Home sales fell last month for the fifth consecutive month as housing continues to become less affordable across the country. According to a recent National Association of Realtors (NAR) report, existing-home sales dropped by 5.4% in June to a seasonally adjusted annual pace of 5.12 million, a sizable 14.2% decrease from the previous year. However, the NAR said that for the 12 months ending in June, the median existing-home sales price jumped to $416,000, an increase of 13.4%. The price rise caps the longest ever stretch of annual price increases at 124 months.
NAR Chief Economist Lawrence Yun stated, “Falling housing affordability continues to take a toll on potential home buyers. Both mortgage rates and home prices have risen too sharply in a short span of time.” Yun also noted that “If consumer price inflation continues to rise, then mortgage rates will move higher. Rates will stabilize only when signs of peak inflation appear. If inflation is contained, then mortgage rates may even decline somewhat.”
Mortgage rates have spiked in recent months as a result of three interest rate increases by the Federal Reserve to combat inflation, but they have subsequently eased a little as a result of worries that the economy has started to slow down and may enter a recession. Additionally, mortgage demand recently dropped more than 6%, falling to its lowest level in over 20 years, according to the Mortgage Bankers Association.
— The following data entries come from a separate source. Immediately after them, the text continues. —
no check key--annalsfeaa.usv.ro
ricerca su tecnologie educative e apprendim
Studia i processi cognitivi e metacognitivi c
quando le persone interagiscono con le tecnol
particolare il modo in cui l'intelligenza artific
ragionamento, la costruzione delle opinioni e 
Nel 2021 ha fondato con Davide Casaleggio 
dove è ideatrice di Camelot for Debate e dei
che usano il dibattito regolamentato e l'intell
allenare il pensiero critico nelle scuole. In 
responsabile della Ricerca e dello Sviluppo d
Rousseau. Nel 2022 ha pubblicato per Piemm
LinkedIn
According to Freddie Mac, the typical 30-year fixed-rate mortgage had a rate of 5.51% as of Wednesday, an increase of more than 2.6 percentage points from the previous year. Recently, the Fed stated that it will boost its target interest rate by two-thirds of a percentage point, the most significant rise since 1994. The Fed is also anticipated to increase interest rates by the same amount soon. The move is intended to reduce spending in reaction to historically high inflation, which has continued to rise despite rate increases.
According to the recently issued consumer price index report, inflation increased to an agonizing 9.1% for the 12 months ending in June, the highest level in four decades. As a result, the Bureau of Labor Statistics reports that hourly wages, adjusted for inflation, fell by 1% from May to June alone and 3.6% over the last year.